The Judge also found that the Highwayman’s Haunt had failed under the Coles’ ownership because the old clientele did not like the new menu or the prices and the Coles did not attract the new clientele which they hoped would use the premises. It is not clear from the judgment, but it may therefore be that even if the Judge had found for the Coles on the primary question of their reaction to the notional advice, he would have still held that the breach of duty was not causative of the downturn in the Coles’ business.
Comment
This case illustrates the familiar but difficult dividing line between imposing a duty on a solicitor to inform the client of a potential risk of which the solicitor is or ought to be aware, and recognising an obligation to advise on the commercial wisdom of a transaction.
On causation, it is difficult to see how the Judge’s analysis fits with the orthodox approach in solicitors’ negligence cases. Ordinarily, it is necessary for a client who sues his solicitor for negligently failing to give him proper advice to show (on the balance of probabilities) that if proper advice had been given he would have acted differently. The evidential burden rests on the claimant.
However, a distinction is sometimes drawn between:
- A claim based on a negligent omission (e.g. where a client sues his solicitor for failing to give advice or information that was required); and
- A claim based on a positive act (e.g. where a client sues his solicitor for negligently giving incorrect advice or information).
In situation b), it has been said (e.g. in Bristol and West Building Society v Mothew [1998] Ch 1 per Millett LJ at 11E) that a client only needs to show that he relied on the advice or information, (i.e. he would not have acted as he did if he had not been given such advice).
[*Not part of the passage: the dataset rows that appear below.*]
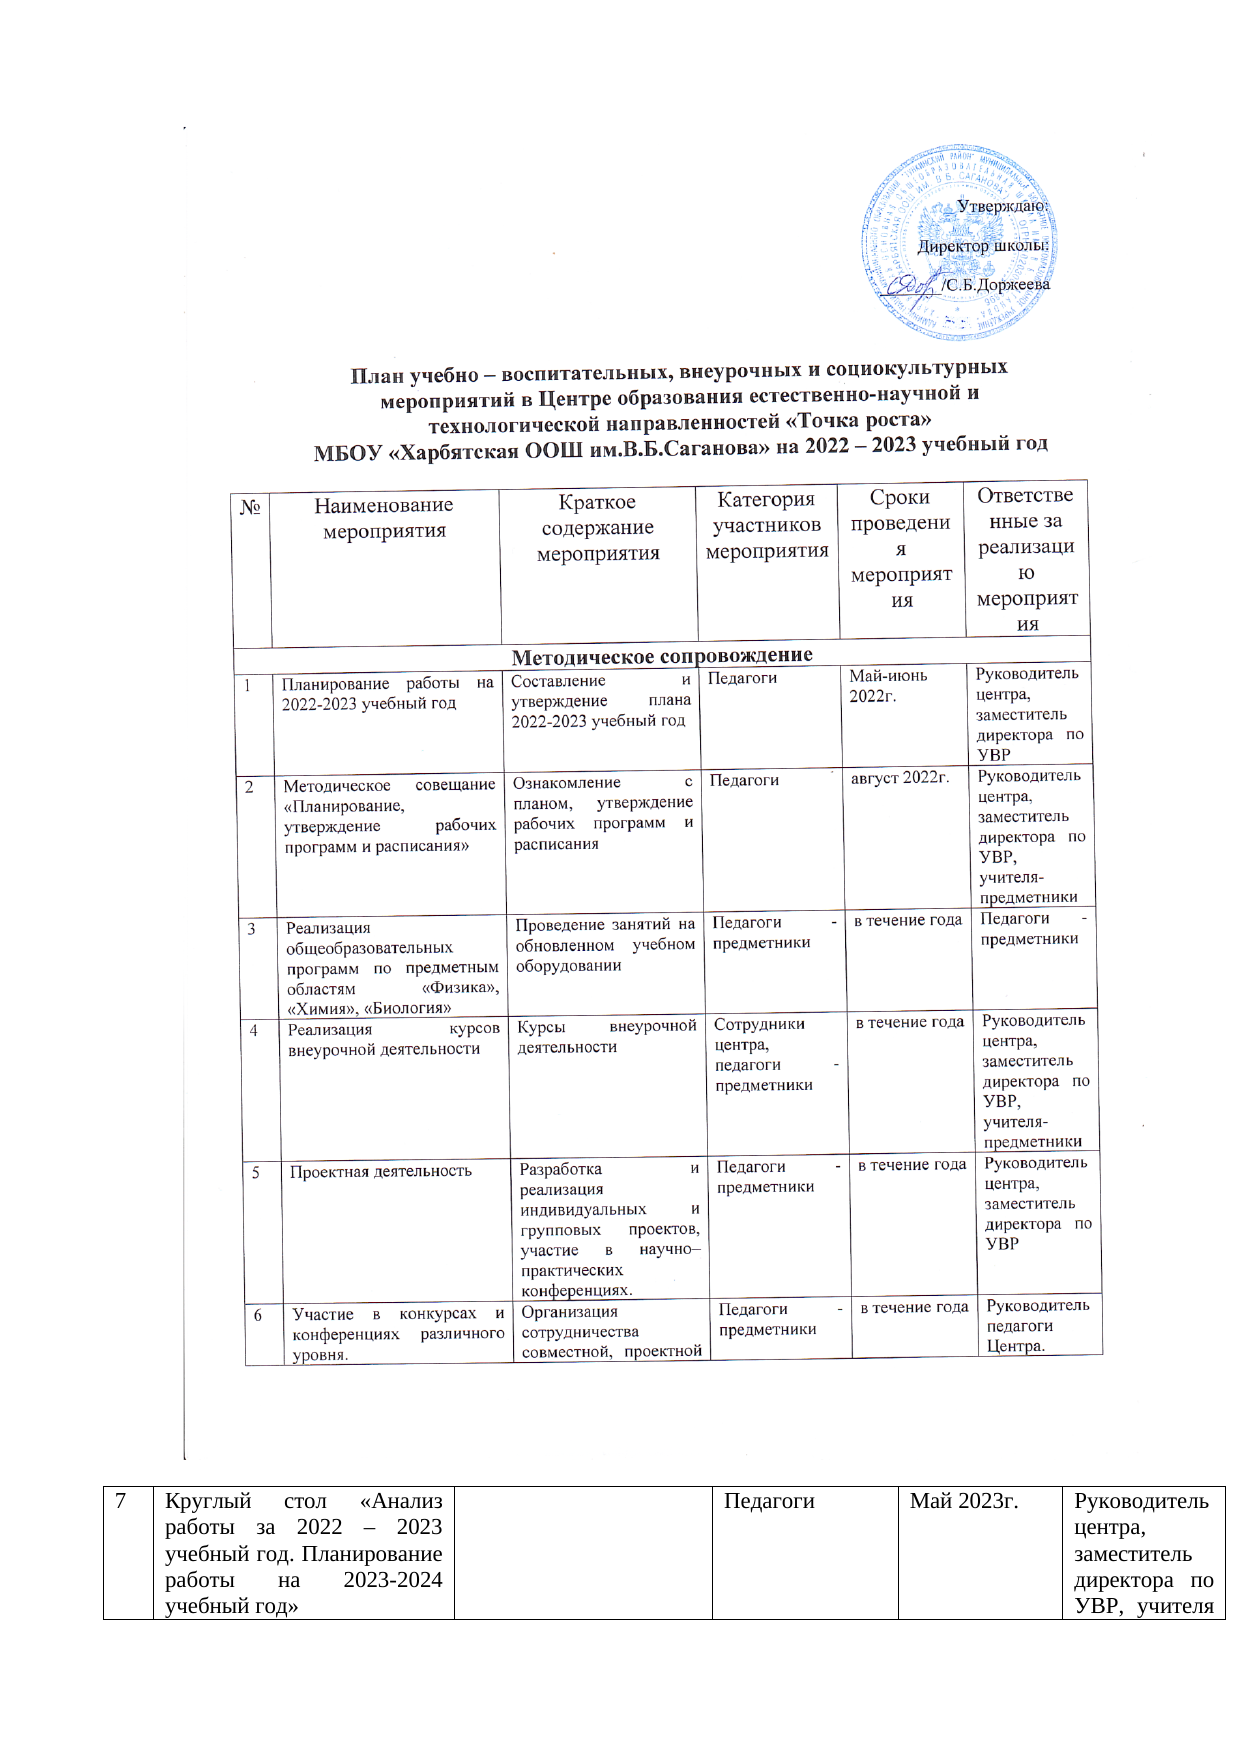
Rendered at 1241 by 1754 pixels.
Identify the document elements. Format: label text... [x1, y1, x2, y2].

table_header [455, 1487, 712, 1619]
picture [177, 118, 1152, 1460]
table_header Педагоги [713, 1487, 898, 1619]
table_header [154, 1487, 454, 1619]
table_header 7 [104, 1487, 153, 1619]
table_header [1063, 1487, 1225, 1619]
table_header Май 2023г. [899, 1487, 1062, 1619]
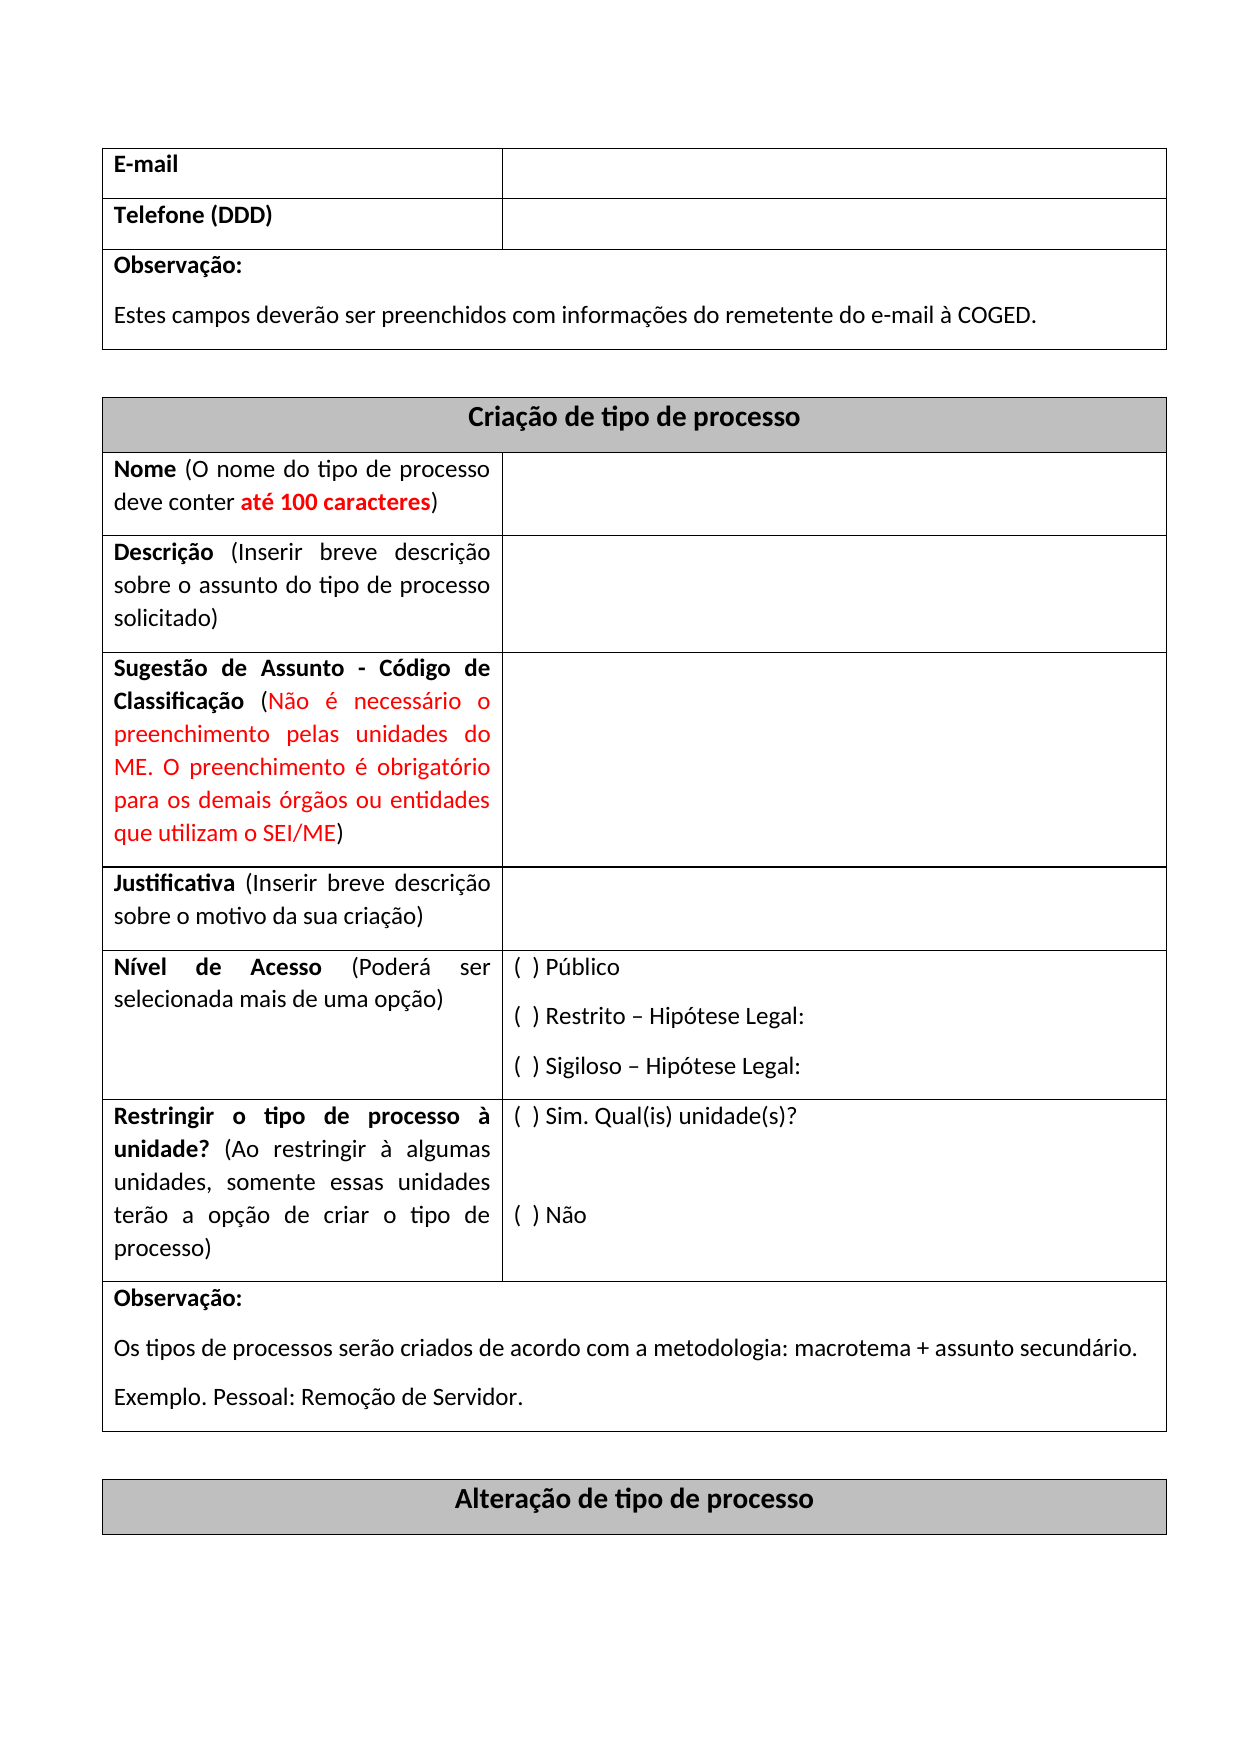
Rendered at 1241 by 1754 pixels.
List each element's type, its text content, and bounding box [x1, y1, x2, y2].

In contrast, in situation a), the client must also show that if proper advice had been given he would have acted differently.
That distinction is itself open to doubt. However, Levicom appeared to add a gloss to situation b), to the effect that where a client seeks advice from a solicitor, and the client appears to act in accordance with that advice, there is a rebuttable inference (which it is for the Defendant to displace) that the advice is causative of the client’s actions or decisions.
The Judge in Luffeorm has gone a step yet further and applied the approach taken in Levicom to situation a). But it is difficult to see how the application of Levicom to the facts of the present case can be reconciled with ordinary principles of causation. It will be interesting to see whether the Judge’s approach is followed in the future. If it is, the implications for solicitors and other professionals could be wide ranging.